HW Revise for a test full of calulations on all we have covered on vectors and the uniform acceleration equations.
Relative velocity was finished off.
We derived the equations of motion for constant acceleration. They are all based upon 2 physical concepts.
Average velocity = Displacement / Time = x/t
Because acceleration is constant, average velocity is simply a mean value.
Average velocity = (u + v)/2
u = initial velocity
v = final velocity
So, (u+v)/2 = x/t or x = t(u+v)/2
Also, acceleration = rate of change of velocity = (v-u)/t
This can be re-arranged to: v = u + at
Substituting one equation into the other, firstly for v and then for t will give you the remaining 2 equations of motion.
x = ut +1/2at2
v2 = u2 + 2ax
You aren't required to derive these equations at will, but you should understand where they come from.
To successfully solve all motion problems you simply follow this recipe.
1. List all quantities x,u,v,t,a
2. Fill in all quantities given to you
3. Choose an equation which includes only one unknown, along with figures you do know
4.Solve it!
Here are the 4 equations you can use again:
x = t(v+u)/2
v = u +at
x = ut +1/2at2
v2 = u2 + 2ax
HW Qs from the book P193 on relative velocity.

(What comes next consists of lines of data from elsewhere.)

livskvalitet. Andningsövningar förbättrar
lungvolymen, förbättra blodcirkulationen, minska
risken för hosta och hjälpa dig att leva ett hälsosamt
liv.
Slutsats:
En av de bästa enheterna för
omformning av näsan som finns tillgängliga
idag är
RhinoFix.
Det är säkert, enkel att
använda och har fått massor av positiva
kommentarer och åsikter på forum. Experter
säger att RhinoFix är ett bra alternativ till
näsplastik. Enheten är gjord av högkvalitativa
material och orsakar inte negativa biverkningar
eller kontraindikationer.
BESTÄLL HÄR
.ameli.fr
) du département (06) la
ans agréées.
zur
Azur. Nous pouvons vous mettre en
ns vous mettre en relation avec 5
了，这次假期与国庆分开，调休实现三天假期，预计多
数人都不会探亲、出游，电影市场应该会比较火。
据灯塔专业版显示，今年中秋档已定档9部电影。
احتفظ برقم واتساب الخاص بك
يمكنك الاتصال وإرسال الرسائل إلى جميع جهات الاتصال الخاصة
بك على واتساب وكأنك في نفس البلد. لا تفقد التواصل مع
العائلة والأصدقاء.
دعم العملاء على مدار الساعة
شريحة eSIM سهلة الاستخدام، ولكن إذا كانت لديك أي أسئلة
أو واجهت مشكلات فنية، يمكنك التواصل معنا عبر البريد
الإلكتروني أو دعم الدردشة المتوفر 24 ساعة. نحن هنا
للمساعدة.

We looked at relative velocity between 2 moving objects.
HW Complete the set of questions on velocity (which weren't actually on relative velocity.)
We looked at some more vector problems. This time we looked at "crossing a river" style problems where the desired resultant vector is known.

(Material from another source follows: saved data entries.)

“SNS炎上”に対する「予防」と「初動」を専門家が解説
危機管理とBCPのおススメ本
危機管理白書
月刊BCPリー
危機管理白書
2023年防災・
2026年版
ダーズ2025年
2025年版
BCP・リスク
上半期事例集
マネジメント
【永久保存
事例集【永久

Use this link to help you if having trouble.
HW Finish all the Qs from the book P 186 and also the "Flying in a Crosswind" worksheet.
We went through the materials test, which was largely well done.
We looked more at resolving and adding vectors.
HW Q1 and 2 only from the resolving forces sheet which are a bit like the above vid.
Vectors and scalars were covered. Vector quantities have direction as well as magnitude.
Displacement and velocity are often better to use than speed and distance.
We looked at another way of measuring g, assuming constant acceleration and knowing the time taken to fall a certain distance.
HW Revise for a materials test.
I have now reviewed your tals and the paperwork. I need a bit more on the planning, use of resources, manipulation of data and overcoming difficulties side of things so will get you to write a supplementary sheet soon.
We continued to look at motion - firstly looking at the information that can be gleaned from a speed vs. time graph.
We then also looked at how assuming a constant acceleration can allow you to make more accurate measurements of "g" than we did using ticker tape timers last lesson.
Using tickertape timers, you recorded the motion of a falling object. You used the resulting information to calculate a value for the acceleration due to gravity on Earth of an object. We discussed that the mass of the bject sed didn't matter.
HW Revise for a test on all o chapter 4 and 5. It will be exam Qs, calculations and definitions mainly I expect.
We started to look at mechanics, particularly representing motion and simple speed, distance and time calculations.
You used a ticker tape timer to make a measurement of the acceleration due to gravity.
HW Q sheet 20S Qs 1-4 only.
You guys did your talks and handed in the paperwork.